Content starts

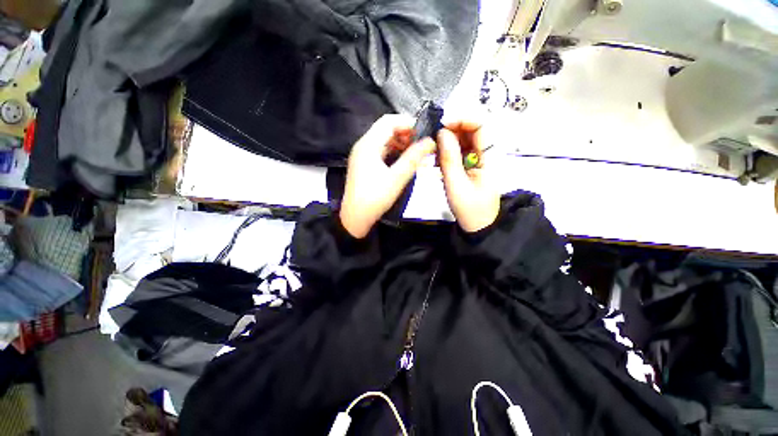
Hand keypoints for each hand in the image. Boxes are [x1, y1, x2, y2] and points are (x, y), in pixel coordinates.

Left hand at [340, 115, 435, 237]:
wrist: (355, 218)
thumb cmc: (375, 198)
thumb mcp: (397, 178)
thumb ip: (413, 158)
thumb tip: (430, 141)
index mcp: (368, 145)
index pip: (388, 121)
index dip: (407, 122)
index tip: (425, 132)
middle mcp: (363, 145)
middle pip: (386, 129)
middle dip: (406, 133)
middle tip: (423, 143)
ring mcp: (362, 155)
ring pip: (384, 141)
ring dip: (401, 143)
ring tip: (417, 152)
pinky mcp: (364, 164)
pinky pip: (381, 151)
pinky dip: (394, 152)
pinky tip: (405, 160)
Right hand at [437, 121, 499, 232]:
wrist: (477, 227)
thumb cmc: (469, 209)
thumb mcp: (456, 184)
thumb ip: (449, 158)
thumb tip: (442, 132)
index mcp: (488, 157)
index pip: (480, 126)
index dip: (462, 120)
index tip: (442, 125)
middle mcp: (484, 154)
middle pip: (470, 131)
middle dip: (450, 131)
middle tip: (432, 140)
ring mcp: (477, 160)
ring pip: (462, 141)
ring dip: (446, 143)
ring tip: (433, 154)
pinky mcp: (469, 167)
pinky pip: (458, 153)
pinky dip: (446, 154)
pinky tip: (436, 162)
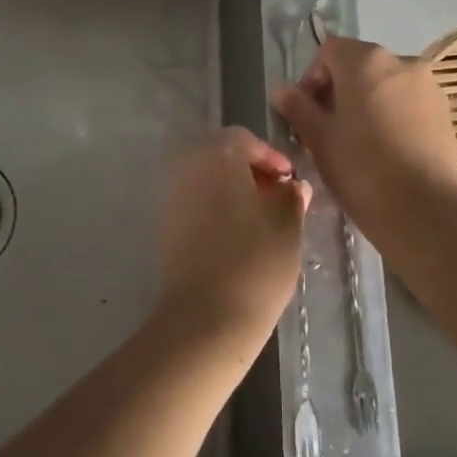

Content ends

(WHAT IS BEING ASKED)
Filter the entries above down to the lines containing the word "ring".

(SOLUTION BELOW)
ring mcp: (362, 155)
ring pip: (384, 141)
ring dip: (401, 143)
ring tip: (417, 152)
ring mcp: (477, 160)
ring pip: (462, 141)
ring dip: (446, 143)
ring tip: (433, 154)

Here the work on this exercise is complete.